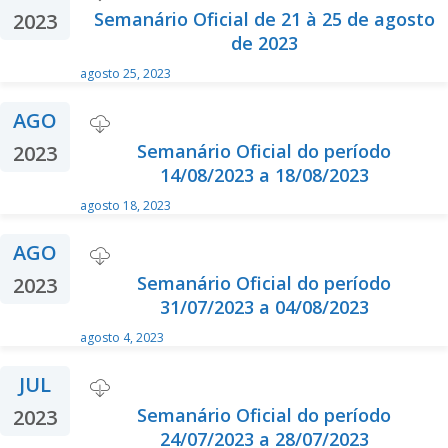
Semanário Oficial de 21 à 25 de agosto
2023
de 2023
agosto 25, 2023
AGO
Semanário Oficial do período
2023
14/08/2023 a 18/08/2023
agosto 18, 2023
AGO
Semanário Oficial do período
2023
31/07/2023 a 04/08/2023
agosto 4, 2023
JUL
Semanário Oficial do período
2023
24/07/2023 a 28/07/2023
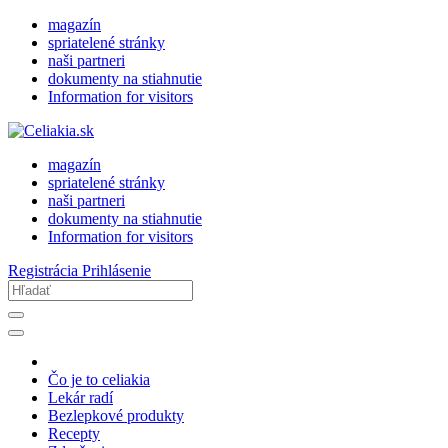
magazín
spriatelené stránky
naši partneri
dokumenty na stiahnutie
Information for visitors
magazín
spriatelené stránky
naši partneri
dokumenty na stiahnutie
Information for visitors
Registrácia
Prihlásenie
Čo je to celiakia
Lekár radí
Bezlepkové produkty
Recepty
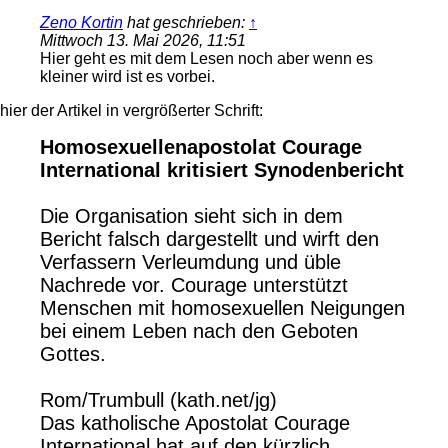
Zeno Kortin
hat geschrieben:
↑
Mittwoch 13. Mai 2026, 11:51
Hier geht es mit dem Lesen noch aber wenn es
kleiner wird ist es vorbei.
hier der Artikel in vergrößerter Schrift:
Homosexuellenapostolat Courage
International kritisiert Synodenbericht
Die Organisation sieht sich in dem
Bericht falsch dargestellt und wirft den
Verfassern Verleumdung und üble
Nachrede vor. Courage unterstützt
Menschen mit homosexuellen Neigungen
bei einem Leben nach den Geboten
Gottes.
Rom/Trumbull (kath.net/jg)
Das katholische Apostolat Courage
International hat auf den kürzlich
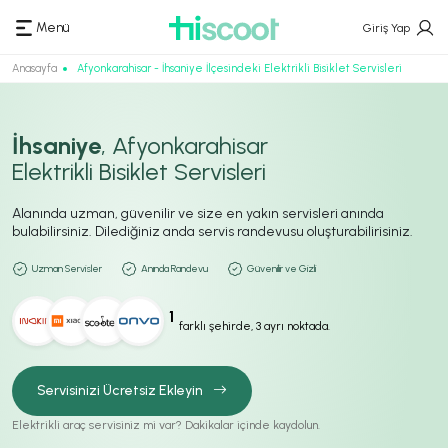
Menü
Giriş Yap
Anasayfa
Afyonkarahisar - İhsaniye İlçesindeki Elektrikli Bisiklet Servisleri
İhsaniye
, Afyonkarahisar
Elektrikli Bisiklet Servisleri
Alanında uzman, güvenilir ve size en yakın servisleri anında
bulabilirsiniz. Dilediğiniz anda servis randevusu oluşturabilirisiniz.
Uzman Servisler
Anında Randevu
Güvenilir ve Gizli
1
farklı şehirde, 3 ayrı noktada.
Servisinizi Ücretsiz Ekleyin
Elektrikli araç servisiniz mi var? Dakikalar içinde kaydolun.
+--
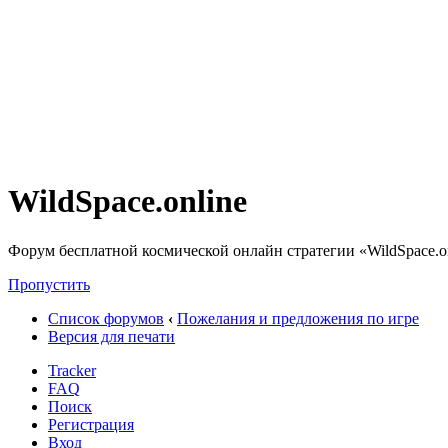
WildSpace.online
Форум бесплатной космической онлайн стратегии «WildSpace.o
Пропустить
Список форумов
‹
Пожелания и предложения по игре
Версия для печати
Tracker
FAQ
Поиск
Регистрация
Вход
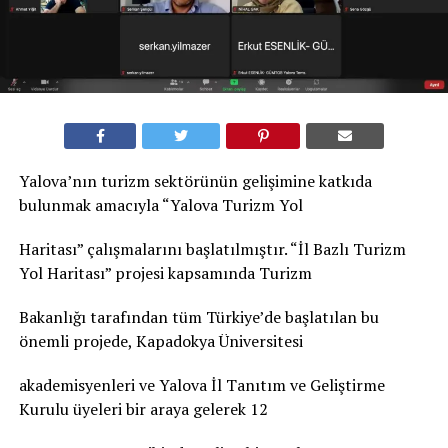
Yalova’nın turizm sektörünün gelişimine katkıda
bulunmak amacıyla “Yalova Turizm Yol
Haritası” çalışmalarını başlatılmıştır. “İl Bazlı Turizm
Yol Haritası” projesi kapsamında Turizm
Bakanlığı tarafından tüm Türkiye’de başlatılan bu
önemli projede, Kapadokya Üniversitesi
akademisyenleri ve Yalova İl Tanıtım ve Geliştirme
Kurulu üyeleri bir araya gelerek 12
+--
> **What you need to do**: Although the records above contain pictures, the copy must not; set down exactly the lines from the one with "Semanário Oficial de 21 à 25 de agosto" up to and including the one with "Zeno Kortin".

> **Worked solution**:
Semanário Oficial de 21 à 25 de agosto
2023
de 2023
agosto 25, 2023
AGO
Semanário Oficial do período
2023
14/08/2023 a 18/08/2023
agosto 18, 2023
AGO
Semanário Oficial do período
2023
31/07/2023 a 04/08/2023
agosto 4, 2023
JUL
Semanário Oficial do período
2023
24/07/2023 a 28/07/2023
magazín
spriatelené stránky
naši partneri
dokumenty na stiahnutie
Information for visitors
magazín
spriatelené stránky
naši partneri
dokumenty na stiahnutie
Information for visitors
Registrácia
Prihlásenie
Čo je to celiakia
Lekár radí
Bezlepkové produkty
Recepty
Zeno Kortin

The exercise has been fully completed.